> What you need to do:
Copy each record exactly as it reads, leaving out any pictures it holds.
Top of Exercise data
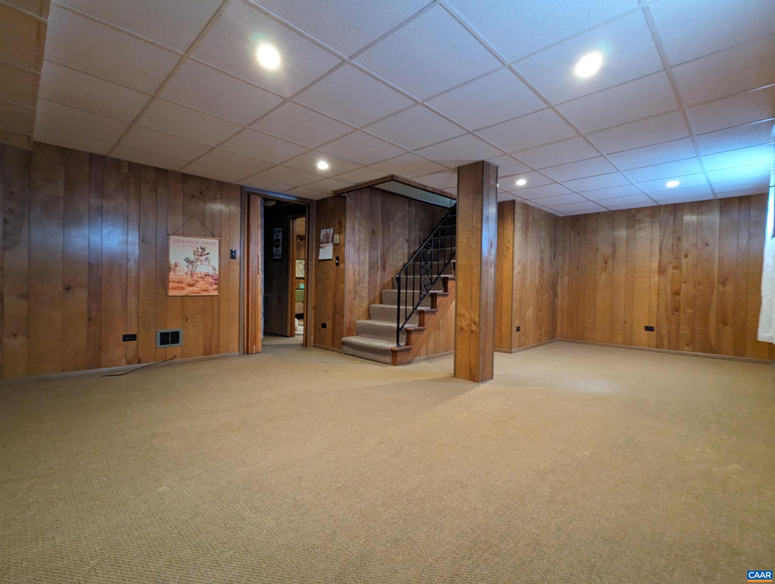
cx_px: 388
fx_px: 359
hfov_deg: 94.4
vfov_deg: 78.2
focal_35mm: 16
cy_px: 292
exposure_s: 1/24
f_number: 2.2
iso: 440
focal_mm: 2.35
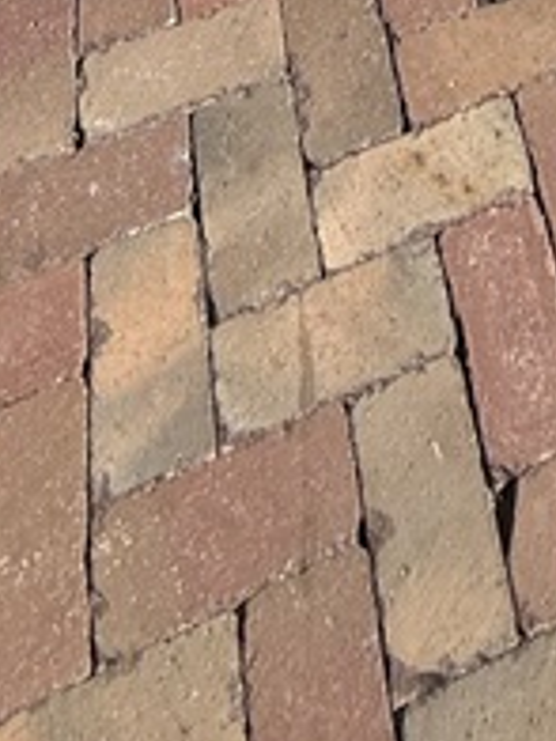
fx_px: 1563
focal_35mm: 73
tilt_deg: -10.5
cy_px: -1168
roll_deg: +3.6
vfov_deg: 13.9
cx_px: 688
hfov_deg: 18.9
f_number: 2.2
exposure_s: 1/1795
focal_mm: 2.22
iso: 50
Bottom of Exercise data
> Output for this task:
cx_px: 388
fx_px: 359
hfov_deg: 94.4
vfov_deg: 78.2
focal_35mm: 16
cy_px: 292
exposure_s: 1/24
f_number: 2.2
iso: 440
focal_mm: 2.35
fx_px: 1563
focal_35mm: 73
tilt_deg: -10.5
cy_px: -1168
roll_deg: +3.6
vfov_deg: 13.9
cx_px: 688
hfov_deg: 18.9
f_number: 2.2
exposure_s: 1/1795
focal_mm: 2.22
iso: 50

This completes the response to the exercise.